Seria adequado retornar ao primeiro urologista ou buscar avaliação com um cirurgião geral especializado em hérnias?
Agradeço qualquer orientação sobre o encaminhamento mais apropriado.
1. É possível existir hérnia inguinal mesmo com ultrassonografia normal?
Sim. A ultrassonografia de região inguinal tem boa sensibilidade, mas não é infalível.
Pequenas hérnias, especialmente intermitentes ou redutíveis, podem não ser detectadas se:
O saco herniário é pequeno ou o conteúdo (gordura, alça intestinal) não está presente no momento do exame;
O paciente não realizou a manobra de Valsalva de forma eficaz;
A posição do corpo durante o exame não favoreceu o aparecimento da protrusão (por exemplo, o exame feito apenas deitado pode mascarar a hérnia que aparece em pé);
Ou há uma hérnia oculta, em que o defeito é microscópico e o diagnóstico é essencialmente clínico.
Por isso, a experiência do examinador e a repetição da ultrassonografia com foco dinâmico e em posição ortostática podem aumentar a acurácia.
Em alguns casos, ressonância magnética ou tomografia de abdome/pelve com manobras de esforço são indicadas para confirmar hérnias pequenas ou “inconspícuas”.

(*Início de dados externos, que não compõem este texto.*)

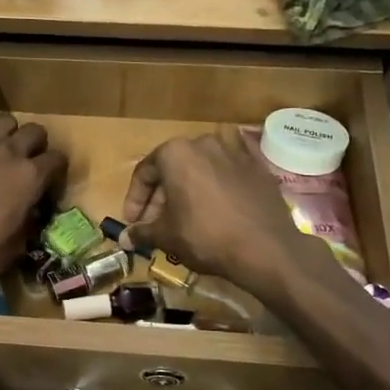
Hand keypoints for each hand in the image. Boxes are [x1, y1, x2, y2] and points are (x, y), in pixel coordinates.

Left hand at [0, 115, 65, 303]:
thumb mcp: (18, 245)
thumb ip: (30, 219)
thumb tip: (30, 210)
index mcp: (31, 178)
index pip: (58, 159)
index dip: (56, 171)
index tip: (49, 184)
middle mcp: (8, 154)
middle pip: (34, 131)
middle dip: (36, 145)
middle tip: (28, 164)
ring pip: (3, 121)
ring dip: (8, 134)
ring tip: (0, 152)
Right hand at [119, 131, 324, 293]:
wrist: (265, 247)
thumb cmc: (206, 236)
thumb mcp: (167, 236)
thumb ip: (142, 232)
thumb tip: (124, 238)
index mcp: (175, 153)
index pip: (144, 172)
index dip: (135, 199)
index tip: (133, 222)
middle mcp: (203, 142)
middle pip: (173, 166)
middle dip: (161, 195)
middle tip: (156, 223)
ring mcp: (235, 150)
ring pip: (202, 165)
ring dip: (190, 185)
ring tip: (187, 211)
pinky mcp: (258, 164)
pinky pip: (230, 168)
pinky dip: (219, 180)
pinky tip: (218, 199)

2. Relação entre a dor e os achados escrotais
Os cistos de epidídimo e a hidrocele leve geralmente não causam dor significativa e persistente.
A dor irradiada para a virilha e o testículo é mais compatível com:
Compressão nervosa (ilioinguinal ou genitofemoral),
Hérnia inguinal pequena,
Ou inflamação residual pós-orquiepididimite.
Quando a ultrassonografia mostra apenas cistos e pequena hidrocele, mas a dor persiste por semanas e é mecânica (piora ao ficar em pé, ao andar ou levantar peso), a hérnia inguinal pequena é uma das hipóteses mais prováveis — mesmo que o exame de imagem inicial não a tenha mostrado.
3. Qual especialista procurar e qual conduta seguir
O próximo passo mais indicado é consultar um cirurgião geral especializado em hérnias, preferencialmente alguém que atue com hérnias da parede abdominal e região inguinoescrotal.
Esse profissional poderá:
Reavaliar o exame físico em diferentes posições;
Solicitar ressonância ou tomografia dinâmica se houver dúvida;
E indicar o tratamento cirúrgico apenas se o diagnóstico for confirmado e a dor estiver impactando a qualidade de vida.
O retorno ao urologista também é válido, mas a avaliação cirúrgica é o próximo passo lógico diante da persistência do desconforto e da hipótese clínica de hérnia.